◆ TEXTE CITÉ:
Progressivement, l'association a abordé les éléments d’organisation du jeu de simulation, et notamment quels étaient les rôles que chacun et chacune allait avoir : eurodéputés, selon la répartition des différents groupes politiques du Parlement ; lobbyistes, car les lobbys peuvent aussi influencer les prises de position des eurodéputés ; deux président(e)s du Parlement européen et deux étudiant(e)s journalistes pour retransmettre les échanges. On en est venu ensuite aux règles du jeu.

Cette journée n’était pas une journée de cours magistral. L’association a eu recours à des techniques de discussion d'animation souvent un peu différentes de nos méthodes plus traditionnelles, c’est aussi ce qui était intéressant et a permis de donner un peu de rythme à cette journée à distance. Des quizz avec des classements à la clé ont été proposés aux étudiants, ce qui assurait aux premiers la priorité sur le choix de leurs rôles. Le but était aussi de varier les modalités pédagogiques. A l'issue de cette journée, les étudiants ont suivi un MOOC créé par l’association. Ils ont tous dit qu’il était très bien fait et que ça avait été une très bonne ressource pour eux.

Pour les journées de simulation du 17 et 18 février, il leur avait été demandé de préparer et travailler, selon leur rôle, un discours de position ainsi qu’un certain nombre d'amendements qu'ils pourraient faire passer et négocier avec les autres partis (pour celles et ceux qui étaient eurodéputés).

Pour les étudiants président et présidente du Parlement européen, l’association a aussi pris un temps pour leur expliquer en quoi consistait leur rôle de président et ce qu'ils allaient devoir faire le jour J. Pour les deux étudiantes journalistes, j'avais pris contact avec le pôle audiovisuel et la direction de la communication UJM pour valoriser l'événement à travers la capture d’images ou de vidéos, qui ont proposé de travailler avec ces deux étudiantes en amont pour les former à la caméra et pour définir ensemble une stratégie de communication pour le jour J.

 

Selon vous, quelle est la place d'un jeu de simulation au sein de l'apprentissage ? Quelle plus-value et quels avantages avez-vous pu en tirer ?

◆ DONNÉES PRÉSENTÉES:
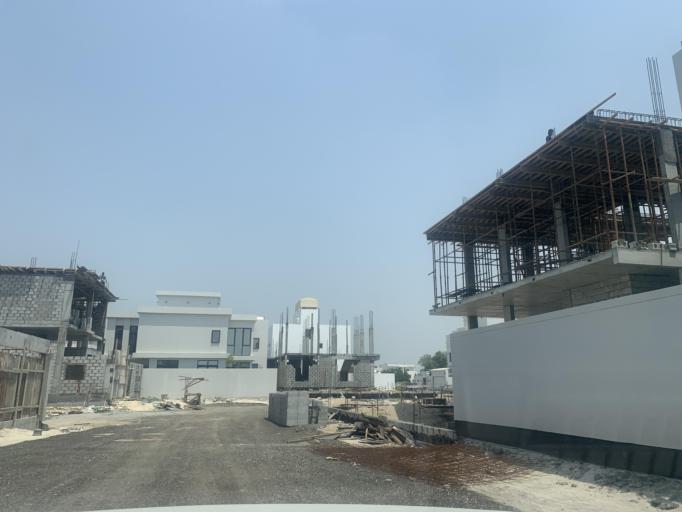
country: BH
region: Central Governorate
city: Madinat Hamad
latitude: 26.1433
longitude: 50.4663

◆ CONSIGNES À SUIVRE:
1 - Recopiez fidèlement le passage du texte sur la simulation du Parlement européen, depuis « Pour les étudiants » jusqu'à « pour le jour J. » inclus.
2 - Reprenez le texte sur la simulation du Parlement européen à l'endroit où il s'arrête, et poursuivez-le.

◆ ENSEMBLE DES RÉPONSES:
1 -
Pour les étudiants président et présidente du Parlement européen, l’association a aussi pris un temps pour leur expliquer en quoi consistait leur rôle de président et ce qu'ils allaient devoir faire le jour J. Pour les deux étudiantes journalistes, j'avais pris contact avec le pôle audiovisuel et la direction de la communication UJM pour valoriser l'événement à travers la capture d’images ou de vidéos, qui ont proposé de travailler avec ces deux étudiantes en amont pour les former à la caméra et pour définir ensemble une stratégie de communication pour le jour J.

2 -
Le jeu de simulation est un temps d’apprentissage différent dans le parcours des étudiants, ce n'est pas un temps d'enseignement « classique » puisque ce ne sont pas les enseignants qui viennent faire cours. Ce n'est pas non plus à proprement parlé un temps d'enseignement  par l'association, c'est plutôt un temps d'expérimentation concrète, de mise en pratique durant lequel les étudiants travaillent différemment des compétences qu'on a plus ou moins le temps et l'occasion de travailler en cours, comme par exemple le fait de prendre la parole en public, de défendre des positions, mais aussi la coopération et le travail d’équipe. Ils étaient plus ou moins stressés, c'était quelque chose d'assez difficile pour eux, d’autant que le jeu réunissait les trois promotions de masters 1, soit environ 40 étudiants.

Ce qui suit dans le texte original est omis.